Work required: Put everything from the first line down to the line containing "- Be able to view each", inclusive, into a Markdown table with the columns Row and Line. Number each row and leave out blank lines.

Data:

▬▬▬▬▬▬

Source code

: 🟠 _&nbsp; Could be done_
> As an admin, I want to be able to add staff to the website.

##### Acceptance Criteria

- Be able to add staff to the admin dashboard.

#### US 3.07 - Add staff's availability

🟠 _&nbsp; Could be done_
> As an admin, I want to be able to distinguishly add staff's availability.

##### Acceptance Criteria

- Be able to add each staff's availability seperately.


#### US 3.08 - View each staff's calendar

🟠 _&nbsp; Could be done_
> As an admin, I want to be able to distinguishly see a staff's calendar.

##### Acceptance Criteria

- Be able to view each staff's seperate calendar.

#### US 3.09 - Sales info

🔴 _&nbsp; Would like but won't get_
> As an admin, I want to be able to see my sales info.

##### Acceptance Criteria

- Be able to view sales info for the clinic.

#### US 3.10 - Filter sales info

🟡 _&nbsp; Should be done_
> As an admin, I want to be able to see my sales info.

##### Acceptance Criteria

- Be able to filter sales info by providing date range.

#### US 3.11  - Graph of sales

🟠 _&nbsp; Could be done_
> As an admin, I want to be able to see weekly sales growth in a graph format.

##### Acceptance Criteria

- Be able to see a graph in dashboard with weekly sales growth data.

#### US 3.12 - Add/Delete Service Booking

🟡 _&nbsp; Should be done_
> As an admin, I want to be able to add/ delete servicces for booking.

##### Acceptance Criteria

▬▬▬▬▬▬

Answer for the task:
| Row | Line |
|---|---|
| 1 | Source code |
| 2 | : 🟠 _&nbsp; Could be done_ |
| 3 | > As an admin, I want to be able to add staff to the website. |
| 4 | ##### Acceptance Criteria |
| 5 | - Be able to add staff to the admin dashboard. |
| 6 | #### US 3.07 - Add staff's availability |
| 7 | 🟠 _&nbsp; Could be done_ |
| 8 | > As an admin, I want to be able to distinguishly add staff's availability. |
| 9 | ##### Acceptance Criteria |
| 10 | - Be able to add each staff's availability seperately. |
| 11 | #### US 3.08 - View each staff's calendar |
| 12 | 🟠 _&nbsp; Could be done_ |
| 13 | > As an admin, I want to be able to distinguishly see a staff's calendar. |
| 14 | ##### Acceptance Criteria |
| 15 | - Be able to view each staff's seperate calendar. |